I switched to business management my sophomore year with plans to go to law school. I did go through law school, ironically, while I was working as a sportswriter for the “Nashville Banner.”  

I could have made more money as an attorney I guess, or I could have pursued a career in business, but journalism always had a stronger draw for me. No day was the same.  

I can truthfully say that seldom did I ever go to work in sports writing, as editor of the “Times-Gazette” or as media relations director for Lipscomb University athletics without looking forward to what night be ahead.  

My first exposure to writing sports for money was in high school when I worked for the late “Bo” Melson at the Times-Gazette. He taught me the basics of game coverage as well as tips on how to deal with different personalities.  

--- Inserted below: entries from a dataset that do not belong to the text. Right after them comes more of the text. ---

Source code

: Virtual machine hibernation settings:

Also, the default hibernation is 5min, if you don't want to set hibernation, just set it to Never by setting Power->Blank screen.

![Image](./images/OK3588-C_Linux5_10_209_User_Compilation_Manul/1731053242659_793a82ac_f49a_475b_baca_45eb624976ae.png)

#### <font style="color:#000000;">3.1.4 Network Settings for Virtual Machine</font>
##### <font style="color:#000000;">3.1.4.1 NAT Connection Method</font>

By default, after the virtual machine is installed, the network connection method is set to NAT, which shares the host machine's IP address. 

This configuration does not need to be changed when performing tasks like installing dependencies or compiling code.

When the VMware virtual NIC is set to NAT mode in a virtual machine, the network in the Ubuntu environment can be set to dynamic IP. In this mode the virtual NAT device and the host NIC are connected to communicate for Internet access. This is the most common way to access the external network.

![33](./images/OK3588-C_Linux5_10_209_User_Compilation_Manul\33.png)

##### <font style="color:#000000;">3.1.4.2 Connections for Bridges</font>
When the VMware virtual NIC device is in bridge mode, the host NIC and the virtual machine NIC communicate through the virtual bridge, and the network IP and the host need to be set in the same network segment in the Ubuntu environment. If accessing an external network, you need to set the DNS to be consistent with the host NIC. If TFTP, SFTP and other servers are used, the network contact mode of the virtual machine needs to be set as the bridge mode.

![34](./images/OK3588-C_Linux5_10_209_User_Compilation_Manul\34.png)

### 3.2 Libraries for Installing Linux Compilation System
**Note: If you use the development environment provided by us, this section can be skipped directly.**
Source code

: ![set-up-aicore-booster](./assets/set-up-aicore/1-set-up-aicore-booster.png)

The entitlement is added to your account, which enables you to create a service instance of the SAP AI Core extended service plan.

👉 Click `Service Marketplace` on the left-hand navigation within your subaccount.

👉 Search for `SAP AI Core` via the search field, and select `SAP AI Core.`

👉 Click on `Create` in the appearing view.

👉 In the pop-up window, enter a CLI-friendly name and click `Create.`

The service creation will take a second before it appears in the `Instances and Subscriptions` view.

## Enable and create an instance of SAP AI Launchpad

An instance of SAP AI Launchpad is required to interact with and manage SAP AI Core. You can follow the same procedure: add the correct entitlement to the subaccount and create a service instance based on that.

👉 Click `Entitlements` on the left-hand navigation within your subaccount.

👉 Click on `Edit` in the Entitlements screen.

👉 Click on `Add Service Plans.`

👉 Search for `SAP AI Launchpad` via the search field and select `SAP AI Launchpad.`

Timing was everything when I was given my job at the “Banner”. They told me I was an excellent photographer and an average writer but promised they would make me a better writer.  

For my first couple of years there I would photograph and write about a game. They came through on their promise of making me a better writer though I am still far short of the “excellent” category.  

When I started at the “Banner” I wondered what would happen to me. I looked around the room and there was Kent Heitholt, a University of Missouri graduate, Pat Embry from the University of Illinois and Pam Clark from the University of Kansas.  

All were journalism majors. I had never even been in a journalism class.  

But I climbed the ladder through the guidance of editors like Joe Biddle who served as my mentor in many ways and ended my career there covering Vanderbilt before becoming the editor of the “Times-Gazette”.  

I still write part-time for Associated Press, the “Times-Gazette”, Lipscomb athletics and the “Walking Horse Report”.  

I miss sports writing on an everyday basis, but it is nice to still be around it.  

Never thought I would be a writer. Never thought I would be in a hall of fame. Sometimes it is nice to be surprised.